Under the influence of such support, like Maisie, we might find a way past the perception of a ruined self and learn to be more present in our own bodies, to resist the hollow ache that sometimes tricks us into thinking we don’t matter or that we are a failure or that our family and friends don’t really want to hear from us. If we have chemical imbalances in our brains, we may even require medication to treat the anxiety and depression.
Day’s novel blends several elements that make it identifiable as Cultural Identity Literature, a term I coined to enlarge the traditional term multicultural literature. Cultural Identity Literature (CIL) is literature that validates diversity and the ten common determinants of cultural identity: Gender Expression/Sexual Orientation, Religion/Spiritual Beliefs, Economic Class/Socioeconomic Status, Ethnicity and Race, Name/Family, Age, Place (geography, national territory), Perception of Belonging, Language/Discourse Community/Dialect, and Exceptionality (from gifted to challenged).

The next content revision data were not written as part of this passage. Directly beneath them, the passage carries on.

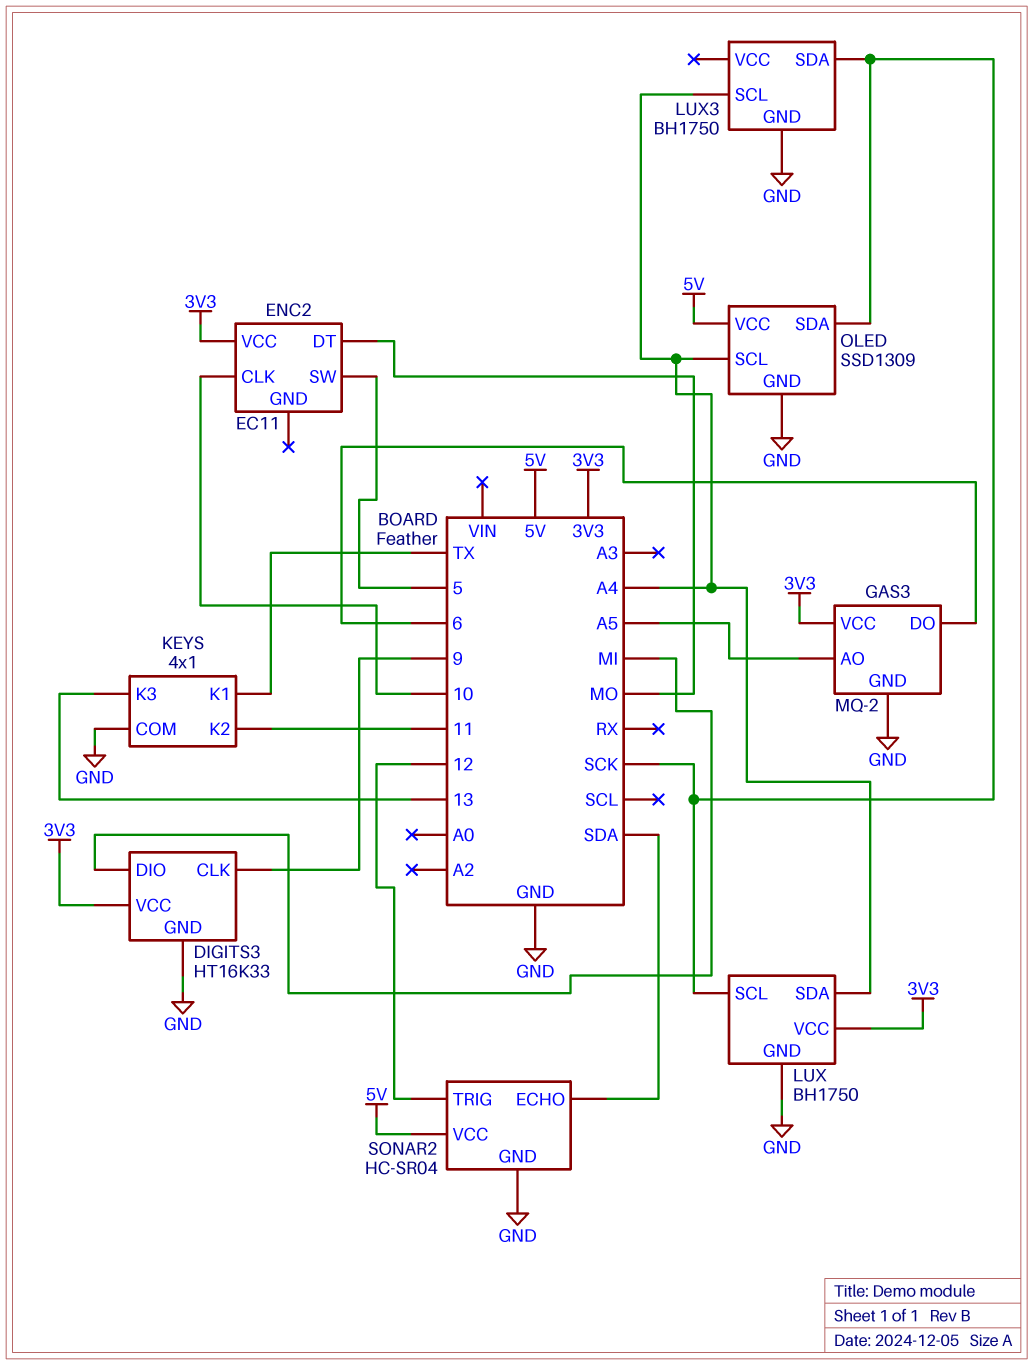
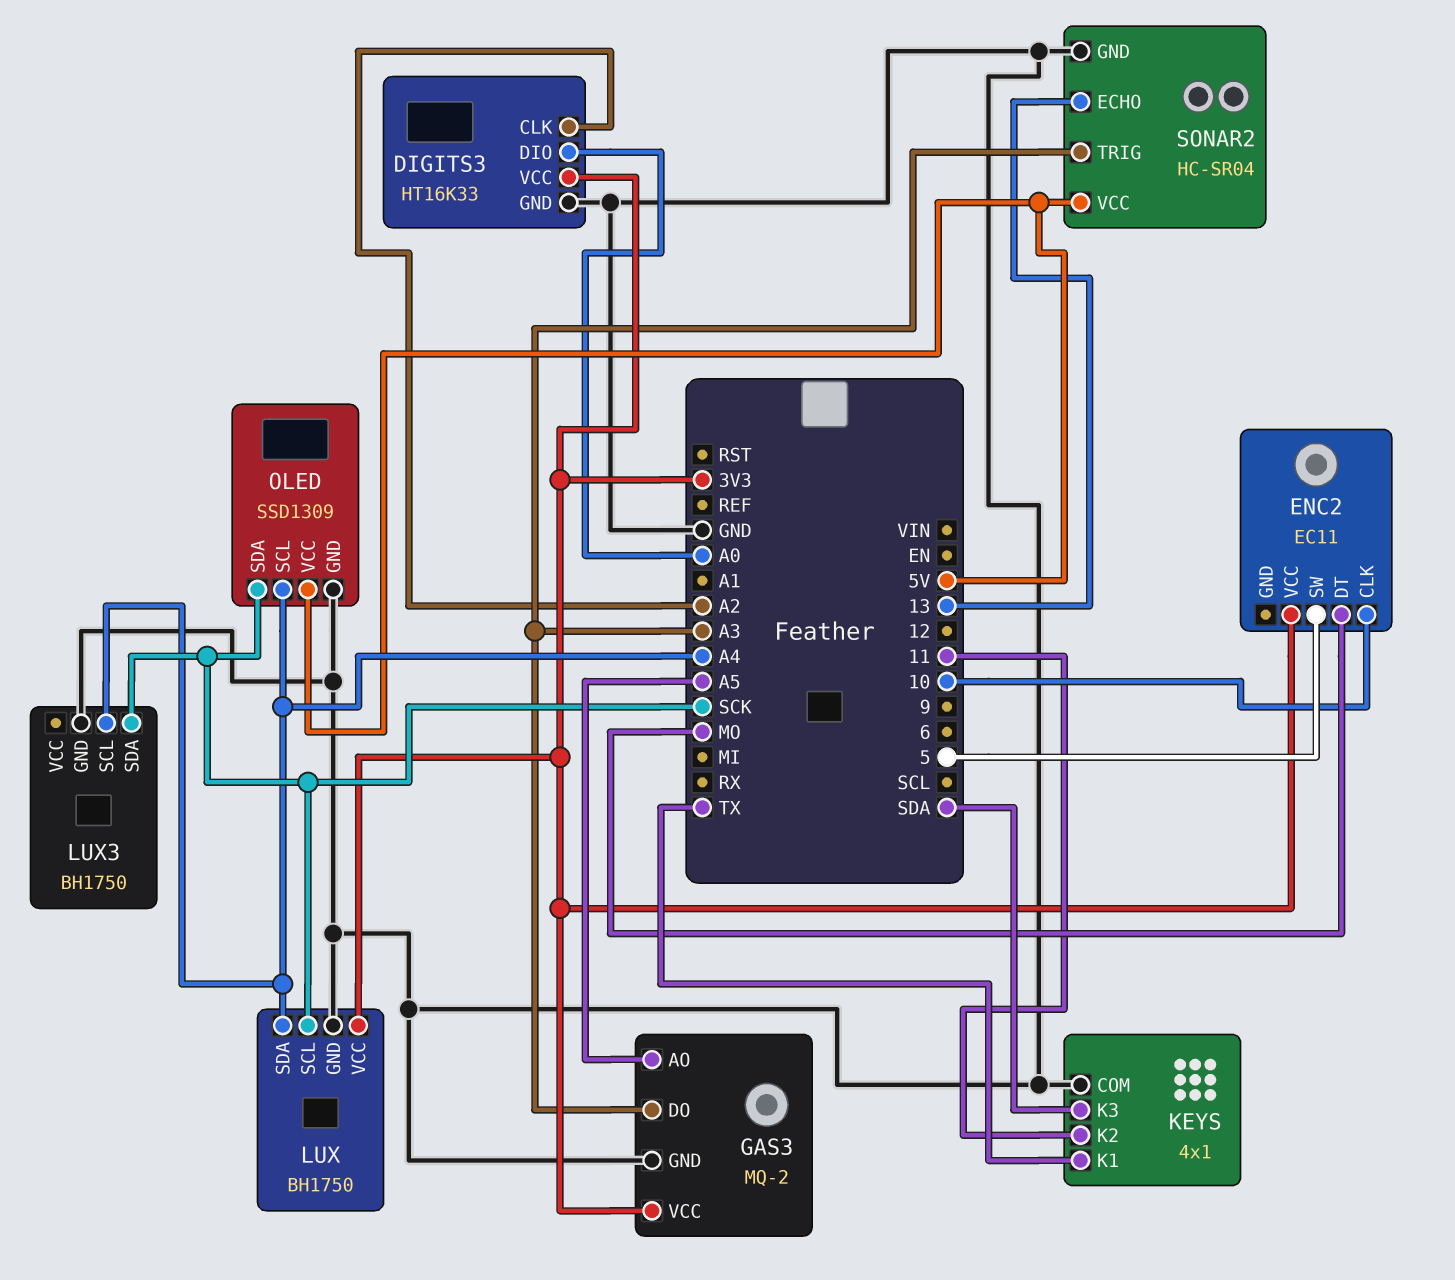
DIGITS3 pin CLK: 9 -> A2
DIGITS3 pin DIO: MI -> A0
GAS3 pin DO: 6 -> A3
KEYS pin K3: 13 -> SDA
SONAR2 pin ECHO: SDA -> 13
SONAR2 pin TRIG: 12 -> A3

Those ten factors influence human thought, feeling, behavior, and belief. CIL also has potential for providing rich connections to cultural and linguistic backgrounds as well as for starting conversations about difference and for inviting readers to imagine another way to see.
Finally, titles like The Sea of Winter provide a training grounds for civil discourse because they enable students to hear diversity of thought and to recognize that their reality, their understanding, their experience is not the only one.